## INPUT FOR THIS TASK:
+++

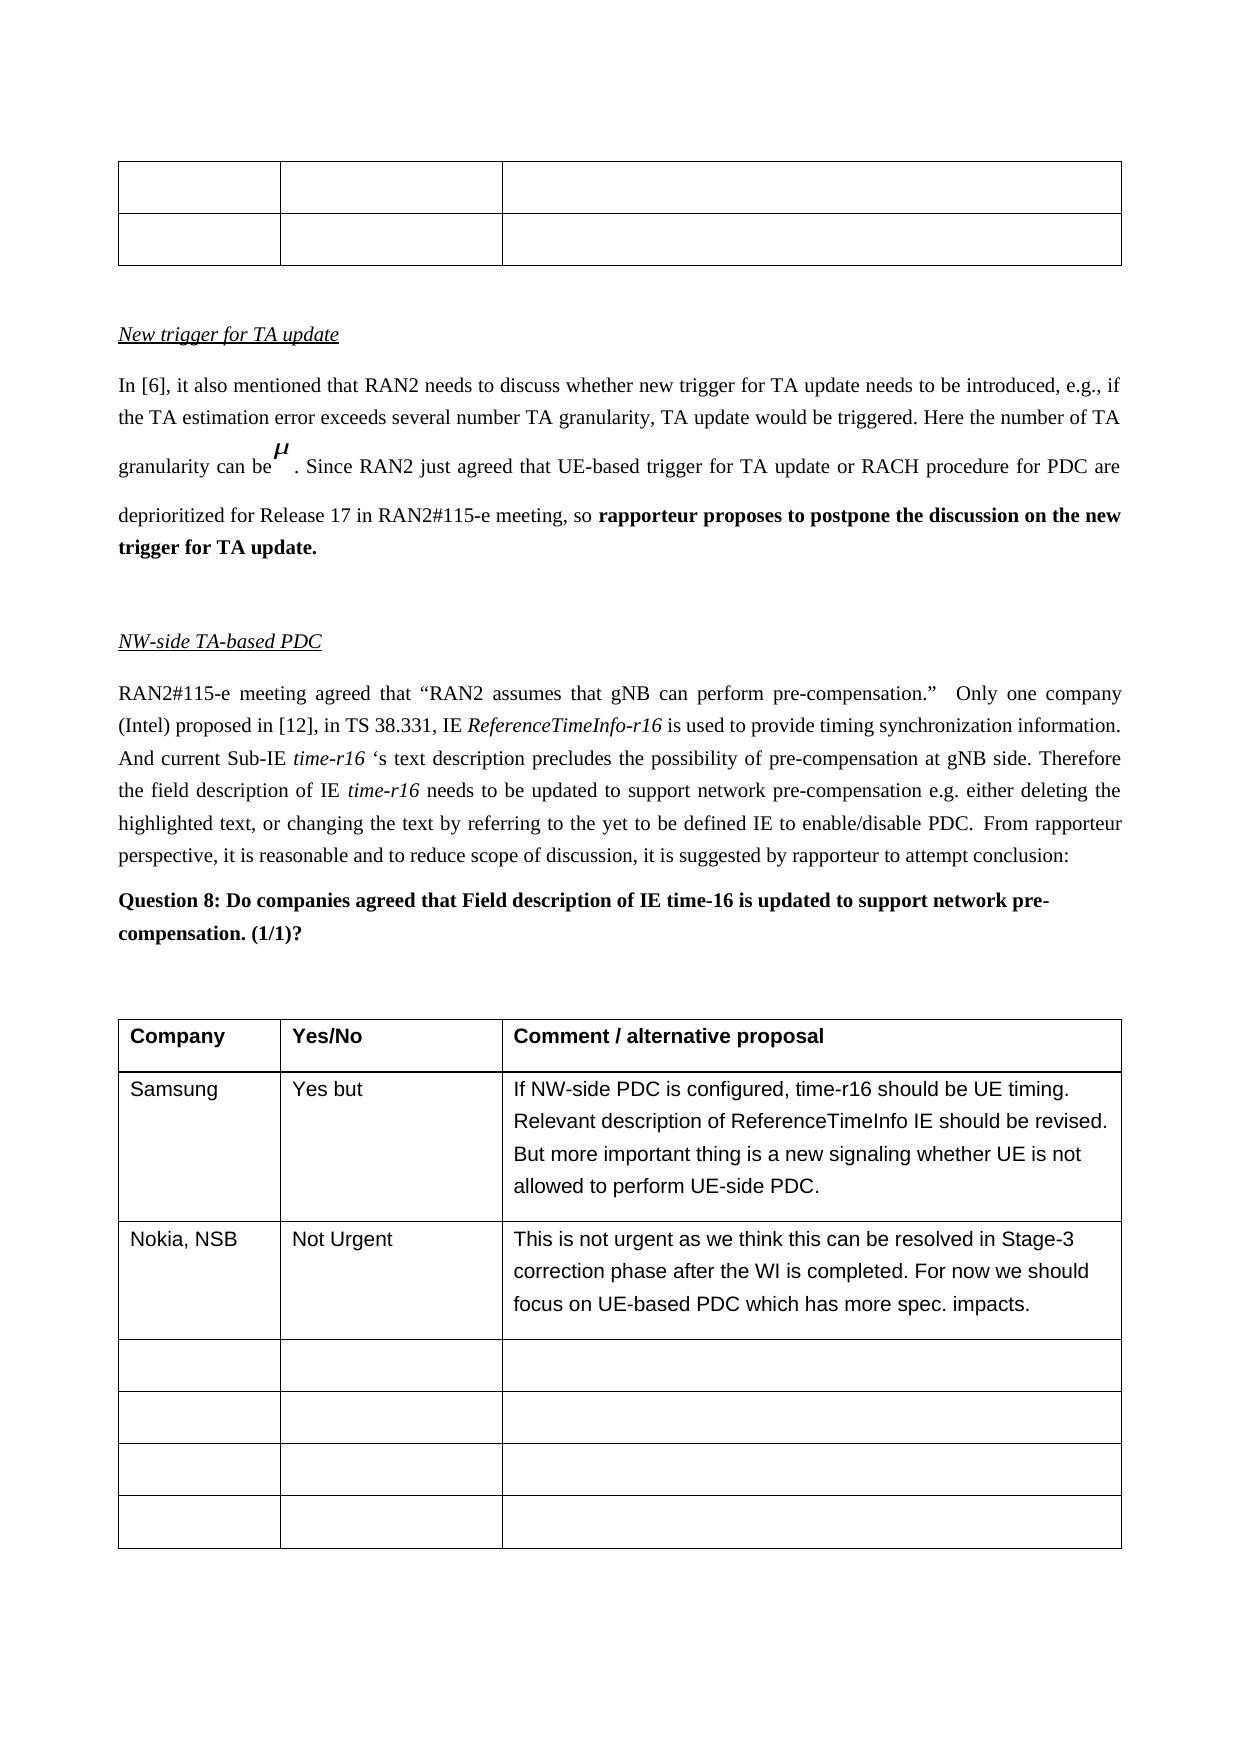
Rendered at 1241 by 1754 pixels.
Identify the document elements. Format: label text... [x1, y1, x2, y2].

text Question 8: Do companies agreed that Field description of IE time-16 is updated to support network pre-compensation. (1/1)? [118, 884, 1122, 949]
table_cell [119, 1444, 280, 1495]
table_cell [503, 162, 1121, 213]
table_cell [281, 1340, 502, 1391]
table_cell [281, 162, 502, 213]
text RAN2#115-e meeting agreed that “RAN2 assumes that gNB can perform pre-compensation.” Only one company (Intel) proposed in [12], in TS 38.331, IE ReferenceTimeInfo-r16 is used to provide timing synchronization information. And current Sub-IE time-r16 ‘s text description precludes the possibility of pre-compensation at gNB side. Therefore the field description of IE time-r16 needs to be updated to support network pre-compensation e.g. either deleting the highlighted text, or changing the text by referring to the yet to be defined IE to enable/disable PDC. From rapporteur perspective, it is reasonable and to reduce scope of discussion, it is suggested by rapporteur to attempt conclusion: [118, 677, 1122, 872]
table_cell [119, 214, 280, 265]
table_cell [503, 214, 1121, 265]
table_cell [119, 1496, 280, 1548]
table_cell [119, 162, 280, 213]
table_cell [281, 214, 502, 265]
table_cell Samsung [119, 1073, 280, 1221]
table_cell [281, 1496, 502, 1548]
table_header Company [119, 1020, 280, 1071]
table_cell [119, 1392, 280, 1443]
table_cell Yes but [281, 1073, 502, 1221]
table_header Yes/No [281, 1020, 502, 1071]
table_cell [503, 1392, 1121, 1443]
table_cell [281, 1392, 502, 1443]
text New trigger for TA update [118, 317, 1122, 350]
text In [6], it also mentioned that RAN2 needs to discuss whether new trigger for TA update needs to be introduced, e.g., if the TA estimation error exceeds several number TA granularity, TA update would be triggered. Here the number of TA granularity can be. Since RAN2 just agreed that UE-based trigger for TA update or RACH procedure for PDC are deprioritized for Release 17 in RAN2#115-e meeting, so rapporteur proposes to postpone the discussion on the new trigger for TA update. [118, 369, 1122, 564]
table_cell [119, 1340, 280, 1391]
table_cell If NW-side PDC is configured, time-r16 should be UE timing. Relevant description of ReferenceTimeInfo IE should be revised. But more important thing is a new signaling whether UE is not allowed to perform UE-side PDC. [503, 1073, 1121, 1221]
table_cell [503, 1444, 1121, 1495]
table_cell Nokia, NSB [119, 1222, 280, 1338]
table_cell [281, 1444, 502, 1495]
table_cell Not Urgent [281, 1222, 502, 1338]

+++

Word for word, restate the whole listing and drop the images.

## YOUR SOLUTION:
Rendered at 1241 by 1754 pixels.
Identify the document elements. Format: label text... [x1, y1, x2, y2].

text Question 8: Do companies agreed that Field description of IE time-16 is updated to support network pre-compensation. (1/1)? [118, 884, 1122, 949]
table_cell [119, 1444, 280, 1495]
table_cell [503, 162, 1121, 213]
table_cell [281, 1340, 502, 1391]
table_cell [281, 162, 502, 213]
text RAN2#115-e meeting agreed that “RAN2 assumes that gNB can perform pre-compensation.” Only one company (Intel) proposed in [12], in TS 38.331, IE ReferenceTimeInfo-r16 is used to provide timing synchronization information. And current Sub-IE time-r16 ‘s text description precludes the possibility of pre-compensation at gNB side. Therefore the field description of IE time-r16 needs to be updated to support network pre-compensation e.g. either deleting the highlighted text, or changing the text by referring to the yet to be defined IE to enable/disable PDC. From rapporteur perspective, it is reasonable and to reduce scope of discussion, it is suggested by rapporteur to attempt conclusion: [118, 677, 1122, 872]
table_cell [119, 214, 280, 265]
table_cell [503, 214, 1121, 265]
table_cell [119, 1496, 280, 1548]
table_cell [119, 162, 280, 213]
table_cell [281, 214, 502, 265]
table_cell Samsung [119, 1073, 280, 1221]
table_cell [281, 1496, 502, 1548]
table_header Company [119, 1020, 280, 1071]
table_cell [119, 1392, 280, 1443]
table_cell Yes but [281, 1073, 502, 1221]
table_header Yes/No [281, 1020, 502, 1071]
table_cell [503, 1392, 1121, 1443]
table_cell [281, 1392, 502, 1443]
text New trigger for TA update [118, 317, 1122, 350]
text In [6], it also mentioned that RAN2 needs to discuss whether new trigger for TA update needs to be introduced, e.g., if the TA estimation error exceeds several number TA granularity, TA update would be triggered. Here the number of TA granularity can be. Since RAN2 just agreed that UE-based trigger for TA update or RACH procedure for PDC are deprioritized for Release 17 in RAN2#115-e meeting, so rapporteur proposes to postpone the discussion on the new trigger for TA update. [118, 369, 1122, 564]
table_cell [119, 1340, 280, 1391]
table_cell If NW-side PDC is configured, time-r16 should be UE timing. Relevant description of ReferenceTimeInfo IE should be revised. But more important thing is a new signaling whether UE is not allowed to perform UE-side PDC. [503, 1073, 1121, 1221]
table_cell [503, 1444, 1121, 1495]
table_cell Nokia, NSB [119, 1222, 280, 1338]
table_cell [281, 1444, 502, 1495]
table_cell Not Urgent [281, 1222, 502, 1338]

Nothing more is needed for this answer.